Is EPO making a comeback in cycling: experts fear microdosing?
Posted May 25 2010 2:56pm
Professional cycling is all too often the poster child for illegal performance enhancing drug use.
That's why the sport of cycling was one of the first endurance sports to get serious about cheating and develop the strict biological passport.
The World Anti-Doping Agency also supports the biological passport. The passport (developed about two and half years ago) follows the athlete's blood and maintains a electronic record of the make-up of the blood and any substances, banned or not, that might potentially enhance performance.
But now a group of scientist has found a way to circumvent the biological passport. Using a method known as microdosing, the scientist were able to evade the the biological passport and the detection of EPO (the preferred and illegal red blood cell boosting drug) in an athlete's blood steam.
Furthermore, few in the sport believe that microdosing is unknown to dishonest athletes or the doctor who treat them. Especially in the light of recent revelations by Floyd Landis naming current and prominent cyclist cheaters.

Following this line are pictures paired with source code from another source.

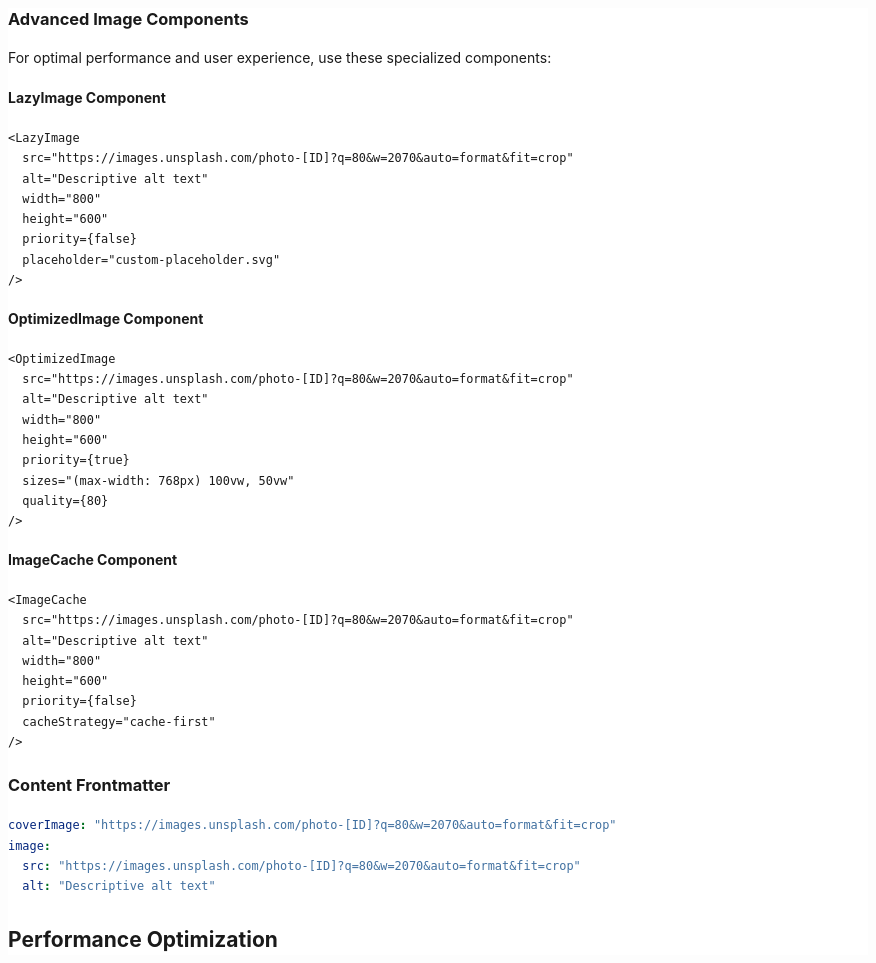 ### **Advanced Image Components**

For optimal performance and user experience, use these specialized components:

#### **LazyImage Component**

```astro
<LazyImage
  src="https://images.unsplash.com/photo-[ID]?q=80&w=2070&auto=format&fit=crop"
  alt="Descriptive alt text"
  width="800"
  height="600"
  priority={false}
  placeholder="custom-placeholder.svg"
/>
```

#### **OptimizedImage Component**

```astro
<OptimizedImage
  src="https://images.unsplash.com/photo-[ID]?q=80&w=2070&auto=format&fit=crop"
  alt="Descriptive alt text"
  width="800"
  height="600"
  priority={true}
  sizes="(max-width: 768px) 100vw, 50vw"
  quality={80}
/>
```

#### **ImageCache Component**

```astro
<ImageCache
  src="https://images.unsplash.com/photo-[ID]?q=80&w=2070&auto=format&fit=crop"
  alt="Descriptive alt text"
  width="800"
  height="600"
  priority={false}
  cacheStrategy="cache-first"
/>
```

### **Content Frontmatter**

```yaml
coverImage: "https://images.unsplash.com/photo-[ID]?q=80&w=2070&auto=format&fit=crop"
image:
  src: "https://images.unsplash.com/photo-[ID]?q=80&w=2070&auto=format&fit=crop"
  alt: "Descriptive alt text"
```

## Performance Optimization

"Ashenden and the French researchers have recently repeated their earlier
experiments. Somewhat to their surprise, they found that the bodies of
the test subjects adapted in a way that hides microdosing from the
passport program. For various practical reasons, the passport tests
measure only the concentration of red cells in athletes’ blood, not the
total amount of red cells in their bodies.
Microdosing, however, appears to increase users’ blood volumes
significantly. So although EPO raises users’ overall red blood cell
level, its concentration stays constant because of the increased blood
“Small injections we previously thought didn’t have a biological impact
do work,” Michael Ashenden, a prominent Australian exercise physiologist and a
scientific adviser to the cycling union.